Para além de três parágrafos introdutórios, compõem a “Dilexi te” cinco capítulos assim intitulados: «Algumas palavras indispensáveis» [4-15], «Deus escolhe os Pobres» [16-34], «Uma Igreja para os Pobres» [35-81], «Uma História que continua» [82-102] e «Um permanente desafio» [102-121]. Esta Exortação Apostólica não trará novidades na sua substância. Passando pelos fundamentos bíblicos, pela História da Igreja com os seus Santos e Congregações Religiosas ao serviço e cuidado dos pobres e dos mais necessitados, bem como pelo século e meio de Doutrina Social da Igreja, esta Exortação Apostólica aproxima-se depois dos pobres da situação presente que continuam a constituir um permanente desafio para a sociedade e, particularmente, para a Igreja.

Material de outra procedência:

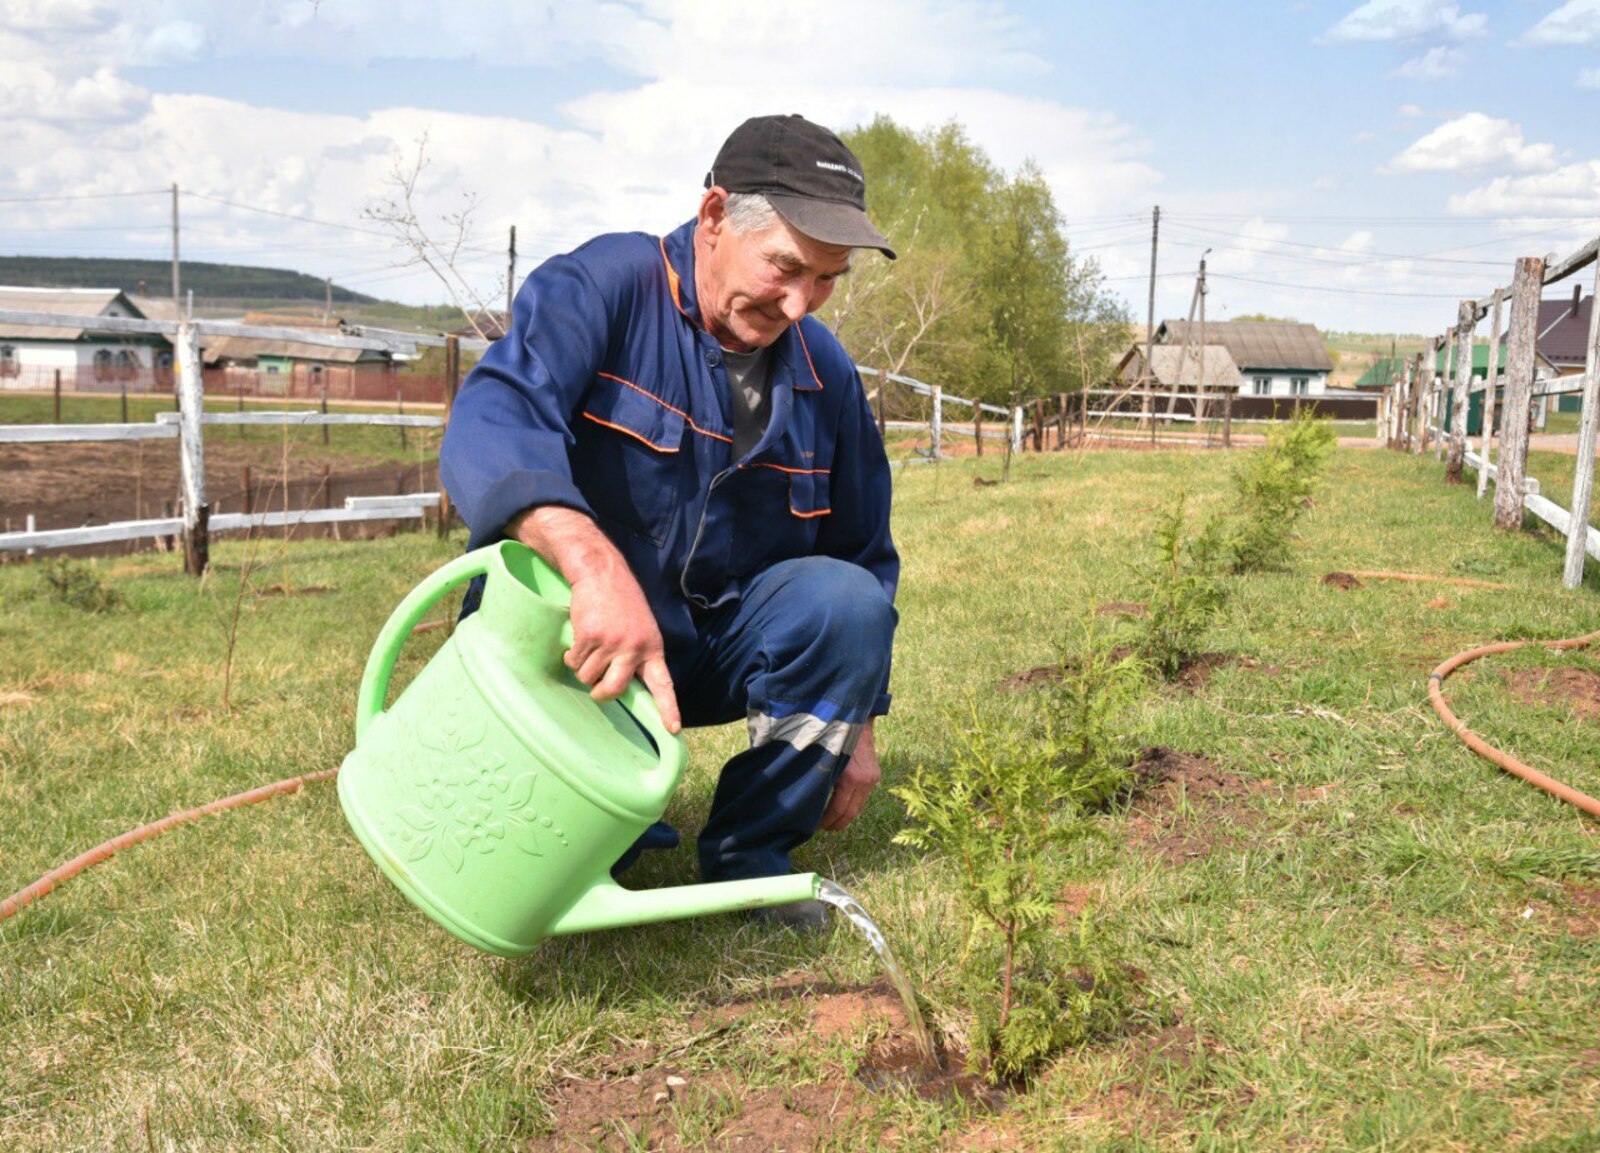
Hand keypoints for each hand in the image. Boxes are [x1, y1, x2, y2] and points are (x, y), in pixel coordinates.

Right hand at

Sabendo que, em razão dos contextos das possibilidades reais dos momentos históricos, às antigas se acrescentam outras formas novas de pobreza «por vezes mais subtis e perigosas» [102], Leão XIV escreve: «Não estamos no horizonte da beneficência, mas no da Revelação: o contato com quem não tem poder nem grandeza é um modo fundamental de encontro com o Senhor da história. Nos pobres, Ele ainda tem algo a dizer-nos.» [5]

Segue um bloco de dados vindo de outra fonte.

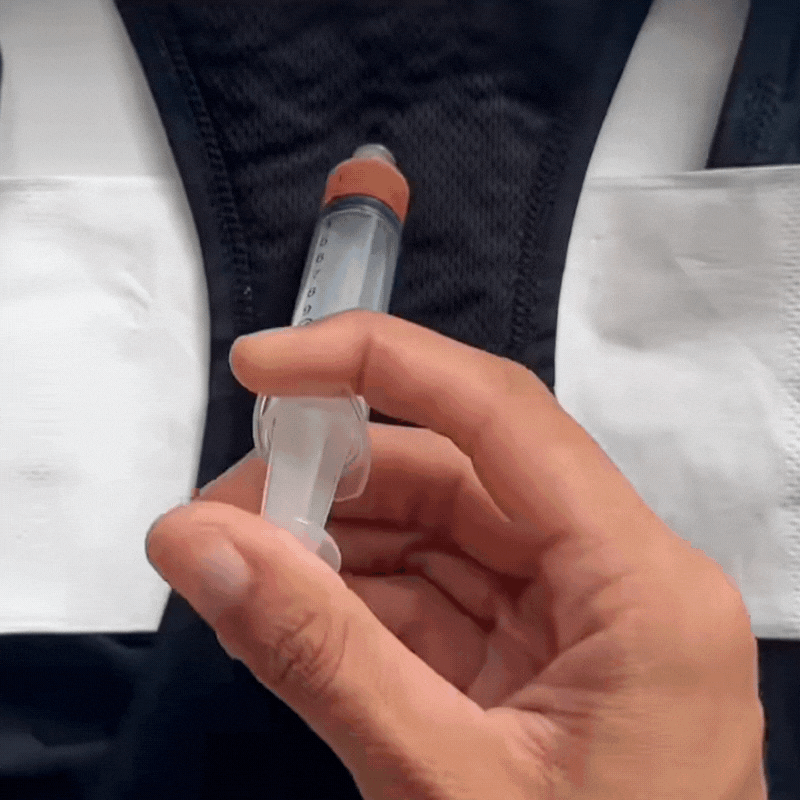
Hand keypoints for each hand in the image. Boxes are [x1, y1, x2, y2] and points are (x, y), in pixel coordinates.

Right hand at [146, 310, 765, 799]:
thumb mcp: (440, 787)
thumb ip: (318, 655)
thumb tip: (196, 542)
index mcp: (640, 586)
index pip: (499, 414)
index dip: (374, 365)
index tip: (265, 366)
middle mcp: (621, 581)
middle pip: (460, 475)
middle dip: (333, 481)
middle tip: (224, 514)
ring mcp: (581, 624)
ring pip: (442, 535)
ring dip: (336, 542)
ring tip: (244, 568)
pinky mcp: (542, 666)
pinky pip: (441, 599)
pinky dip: (361, 598)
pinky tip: (294, 610)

«Para nós, cristãos, a questão dos pobres remete-nos à essência da nossa fé.» E esclarece o Papa: «A realidade é que, para os cristãos, os pobres não são uma categoria sociológica, mas a própria carne de Cristo. Com efeito, não basta limitar-se a enunciar de modo genérico a doutrina da encarnação de Deus. Para entrar verdadeiramente neste mistério, é preciso especificar que o Senhor se faz carne que tem fome e sede, que está doente e na prisão.» [110]
Os pobres, os pobres que são família [104] e que são «sujeitos» de vida e não tanto «objectos» de benemerência, são também eles que «nos evangelizam» porque, «No silêncio da sua condição, eles colocam-nos diante da nossa fraqueza», «eles revelam a nossa precariedade e o vazio de uma vida aparentemente protegida e segura.» Será por isso também que Leão XIV acentua, logo no início, que «o cuidado da Igreja pelos pobres» é também uma Igreja «com os pobres». [3]

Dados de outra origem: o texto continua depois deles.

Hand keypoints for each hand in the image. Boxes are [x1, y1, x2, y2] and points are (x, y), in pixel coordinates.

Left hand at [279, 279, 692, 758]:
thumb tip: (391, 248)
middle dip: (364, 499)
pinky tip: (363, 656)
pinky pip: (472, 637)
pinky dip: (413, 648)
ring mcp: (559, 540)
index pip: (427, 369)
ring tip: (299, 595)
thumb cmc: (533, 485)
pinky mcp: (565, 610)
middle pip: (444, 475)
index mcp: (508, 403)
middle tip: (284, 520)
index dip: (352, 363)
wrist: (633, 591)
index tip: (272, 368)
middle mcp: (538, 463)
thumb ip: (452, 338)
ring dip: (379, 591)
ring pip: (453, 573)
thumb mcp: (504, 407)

«Pelos pobres» e «com os pobres», duas expressões preposicionais que são também uma proposta inadiável, quer no trabalho, quer no empenho em mudar estruturas injustas, quer através de um gesto simples e pessoal de proximidade, importa sempre que o pobre sinta serem para ele, os pobres de todas as formas de pobreza, as palavras de Jesus: «Eu te amei».
Assim termina a Exortação Apostólica “Dilexi te” de Leão XIV para ser lida de papel na mão e com os olhos postos na Cruz da Fé e no mundo dos humanos. Termina, como começou, com um verbo bíblico conjugado no passado, que é, e deverá ser, um presente continuado, porque ele é do tempo da Eternidade.